Data excerpts:
(begin)
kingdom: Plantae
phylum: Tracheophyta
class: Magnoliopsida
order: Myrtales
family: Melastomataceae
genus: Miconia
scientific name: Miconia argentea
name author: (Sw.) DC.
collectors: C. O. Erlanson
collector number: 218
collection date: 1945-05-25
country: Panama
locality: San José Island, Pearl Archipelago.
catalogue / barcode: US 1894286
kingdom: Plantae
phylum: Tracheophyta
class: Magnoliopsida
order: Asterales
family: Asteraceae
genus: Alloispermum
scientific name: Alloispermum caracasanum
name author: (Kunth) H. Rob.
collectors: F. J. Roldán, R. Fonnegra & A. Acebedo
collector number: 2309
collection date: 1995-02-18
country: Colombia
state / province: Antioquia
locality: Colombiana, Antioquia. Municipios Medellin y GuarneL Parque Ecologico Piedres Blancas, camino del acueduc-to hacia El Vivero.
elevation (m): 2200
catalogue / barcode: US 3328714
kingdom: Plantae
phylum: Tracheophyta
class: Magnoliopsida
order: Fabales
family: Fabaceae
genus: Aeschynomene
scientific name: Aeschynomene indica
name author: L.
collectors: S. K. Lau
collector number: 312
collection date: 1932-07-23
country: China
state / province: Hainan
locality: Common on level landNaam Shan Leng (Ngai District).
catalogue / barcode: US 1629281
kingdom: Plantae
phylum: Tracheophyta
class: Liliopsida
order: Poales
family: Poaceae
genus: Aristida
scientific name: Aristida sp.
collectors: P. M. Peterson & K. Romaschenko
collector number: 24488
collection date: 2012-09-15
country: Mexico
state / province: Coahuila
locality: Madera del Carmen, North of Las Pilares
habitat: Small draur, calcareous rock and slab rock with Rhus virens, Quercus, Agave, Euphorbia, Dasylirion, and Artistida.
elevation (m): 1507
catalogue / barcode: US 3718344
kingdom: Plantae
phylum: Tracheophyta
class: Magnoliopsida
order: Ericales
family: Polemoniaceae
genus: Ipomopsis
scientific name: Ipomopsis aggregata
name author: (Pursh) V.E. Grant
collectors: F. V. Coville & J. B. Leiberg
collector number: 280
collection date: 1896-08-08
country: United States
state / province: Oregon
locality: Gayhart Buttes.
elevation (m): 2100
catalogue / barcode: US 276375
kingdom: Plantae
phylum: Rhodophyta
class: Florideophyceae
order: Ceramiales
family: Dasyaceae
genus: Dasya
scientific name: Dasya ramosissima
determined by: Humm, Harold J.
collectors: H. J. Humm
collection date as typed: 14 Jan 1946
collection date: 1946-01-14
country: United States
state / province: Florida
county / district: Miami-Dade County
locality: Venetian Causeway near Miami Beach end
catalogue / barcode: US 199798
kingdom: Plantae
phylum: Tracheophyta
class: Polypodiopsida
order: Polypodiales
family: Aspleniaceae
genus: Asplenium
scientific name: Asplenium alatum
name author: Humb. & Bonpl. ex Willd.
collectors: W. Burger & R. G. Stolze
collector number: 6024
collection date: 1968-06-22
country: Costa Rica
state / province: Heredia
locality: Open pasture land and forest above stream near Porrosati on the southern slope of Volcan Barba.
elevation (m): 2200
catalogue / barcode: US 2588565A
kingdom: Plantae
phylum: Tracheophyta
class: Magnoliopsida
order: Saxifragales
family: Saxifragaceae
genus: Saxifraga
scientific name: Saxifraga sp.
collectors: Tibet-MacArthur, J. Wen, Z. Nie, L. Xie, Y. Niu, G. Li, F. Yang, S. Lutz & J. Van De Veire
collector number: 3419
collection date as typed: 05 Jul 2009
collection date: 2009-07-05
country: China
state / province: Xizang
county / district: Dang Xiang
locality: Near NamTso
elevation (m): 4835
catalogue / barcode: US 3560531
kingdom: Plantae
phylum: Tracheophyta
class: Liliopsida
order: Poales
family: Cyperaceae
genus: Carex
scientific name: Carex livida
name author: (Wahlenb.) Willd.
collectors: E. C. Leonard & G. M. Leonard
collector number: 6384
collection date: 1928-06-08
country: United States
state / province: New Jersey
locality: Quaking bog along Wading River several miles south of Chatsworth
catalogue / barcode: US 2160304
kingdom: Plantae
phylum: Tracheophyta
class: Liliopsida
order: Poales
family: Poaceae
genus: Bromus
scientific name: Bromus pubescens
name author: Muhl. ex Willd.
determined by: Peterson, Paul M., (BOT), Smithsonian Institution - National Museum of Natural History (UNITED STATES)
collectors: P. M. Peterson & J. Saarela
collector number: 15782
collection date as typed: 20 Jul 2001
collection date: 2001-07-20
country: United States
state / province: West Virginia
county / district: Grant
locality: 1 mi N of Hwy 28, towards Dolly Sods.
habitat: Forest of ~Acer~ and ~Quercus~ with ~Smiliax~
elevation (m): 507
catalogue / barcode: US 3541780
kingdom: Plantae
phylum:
(end)
• [EXERCISE]: In the entries above, switch every "locality" to "site" and leave all other text unchanged.

• [REPLY]:
kingdom: Plantae
phylum: Tracheophyta
class: Magnoliopsida
order: Myrtales
family: Melastomataceae
genus: Miconia
scientific name: Miconia argentea
name author: (Sw.) DC.
collectors: C. O. Erlanson
collector number: 218
collection date: 1945-05-25
country: Panama
site: San José Island, Pearl Archipelago.
catalogue / barcode: US 1894286
kingdom: Plantae
phylum: Tracheophyta
class: Magnoliopsida
order: Asterales
family: Asteraceae
genus: Alloispermum
scientific name: Alloispermum caracasanum
name author: (Kunth) H. Rob.
collectors: F. J. Roldán, R. Fonnegra & A. Acebedo
collector number: 2309
collection date: 1995-02-18
country: Colombia
state / province: Antioquia
site: Colombiana, Antioquia. Municipios Medellin y GuarneL Parque Ecologico Piedres Blancas, camino del acueduc-to hacia El Vivero.
elevation (m): 2200
catalogue / barcode: US 3328714
kingdom: Plantae
phylum: Tracheophyta
class: Magnoliopsida
order: Fabales
family: Fabaceae
genus: Aeschynomene
scientific name: Aeschynomene indica
name author: L.
collectors: S. K. Lau
collector number: 312
collection date: 1932-07-23
country: China
state / province: Hainan
site: Common on level landNaam Shan Leng (Ngai District).
catalogue / barcode: US 1629281
kingdom: Plantae
phylum: Tracheophyta
class: Liliopsida
order: Poales
family: Poaceae
genus: Aristida
scientific name: Aristida sp.
collectors: P. M. Peterson & K. Romaschenko
collector number: 24488
collection date: 2012-09-15
country: Mexico
state / province: Coahuila
site: Madera del Carmen, North of Las Pilares
habitat: Small draur, calcareous rock and slab rock with Rhus virens, Quercus, Agave, Euphorbia, Dasylirion, and Artistida.
elevation (m): 1507
catalogue / barcode: US 3718344
kingdom: Plantae
phylum: Tracheophyta
class: Magnoliopsida
order: Ericales
family: Polemoniaceae
genus: Ipomopsis
scientific name: Ipomopsis aggregata
name author: (Pursh) V.E. Grant
collectors: F. V. Coville & J. B. Leiberg
collector number: 280
collection date: 1896-08-08
country: United States
state / province: Oregon
site: Gayhart Buttes.
elevation (m): 2100
catalogue / barcode: US 276375
kingdom: Plantae
phylum: Rhodophyta
class: Florideophyceae
order: Ceramiales
family: Dasyaceae
genus: Dasya
scientific name: Dasya ramosissima
determined by: Humm, Harold J.
collectors: H. J. Humm
collection date as typed: 14 Jan 1946
collection date: 1946-01-14
country: United States
state / province: Florida
county / district: Miami-Dade County
site: Venetian Causeway near Miami Beach end
catalogue / barcode: US 199798
kingdom: Plantae
phylum: Tracheophyta
class: Polypodiopsida
order: Polypodiales
family: Aspleniaceae
genus: Asplenium
scientific name: Asplenium alatum
name author: Humb. & Bonpl. ex Willd.
collectors: W. Burger & R. G. Stolze
collector number: 6024
collection date: 1968-06-22
country: Costa Rica
state / province: Heredia
site: Open pasture land and forest above stream near Porrosati on the southern slope of Volcan Barba.
elevation (m): 2200
catalogue / barcode: US 2588565A
kingdom: Plantae
phylum: Tracheophyta
class: Magnoliopsida
order: Saxifragales
family: Saxifragaceae
genus: Saxifraga
scientific name: Saxifraga sp.
collectors: Tibet-MacArthur, J. Wen, Z. Nie, L. Xie, Y. Niu, G. Li, F. Yang, S. Lutz & J. Van De Veire
collector number: 3419
collection date as typed: 05 Jul 2009
collection date: 2009-07-05
country: China
state / province: Xizang
county / district: Dang Xiang
site: Near NamTso
elevation (m): 4835
catalogue / barcode: US 3560531
kingdom: Plantae
phylum: Tracheophyta
class: Liliopsida
order: Poales
family: Cyperaceae
genus: Carex
scientific name: Carex livida
name author: (Wahlenb.) Willd.
collectors: E. C. Leonard & G. M. Leonard
collector number: 6384
collection date: 1928-06-08
country: United States
state / province: New Jersey
site: Quaking bog along Wading River several miles south of Chatsworth
catalogue / barcode: US 2160304
kingdom: Plantae
phylum: Tracheophyta
class: Liliopsida
order: Poales
family: Poaceae
genus: Bromus
scientific name: Bromus pubescens
name author: Muhl. ex Willd.
determined by: Peterson, Paul M., (BOT), Smithsonian Institution - National Museum of Natural History (UNITED STATES)
collectors: P. M. Peterson & J. Saarela
collector number: 15782
collection date as typed: 20 Jul 2001
collection date: 2001-07-20
country: United States
state / province: West Virginia
county / district: Grant
site: 1 mi N of Hwy 28, towards Dolly Sods.
habitat: Forest of ~Acer~ and ~Quercus~ with ~Smiliax~
elevation (m): 507
catalogue / barcode: US 3541780
kingdom: Plantae
phylum:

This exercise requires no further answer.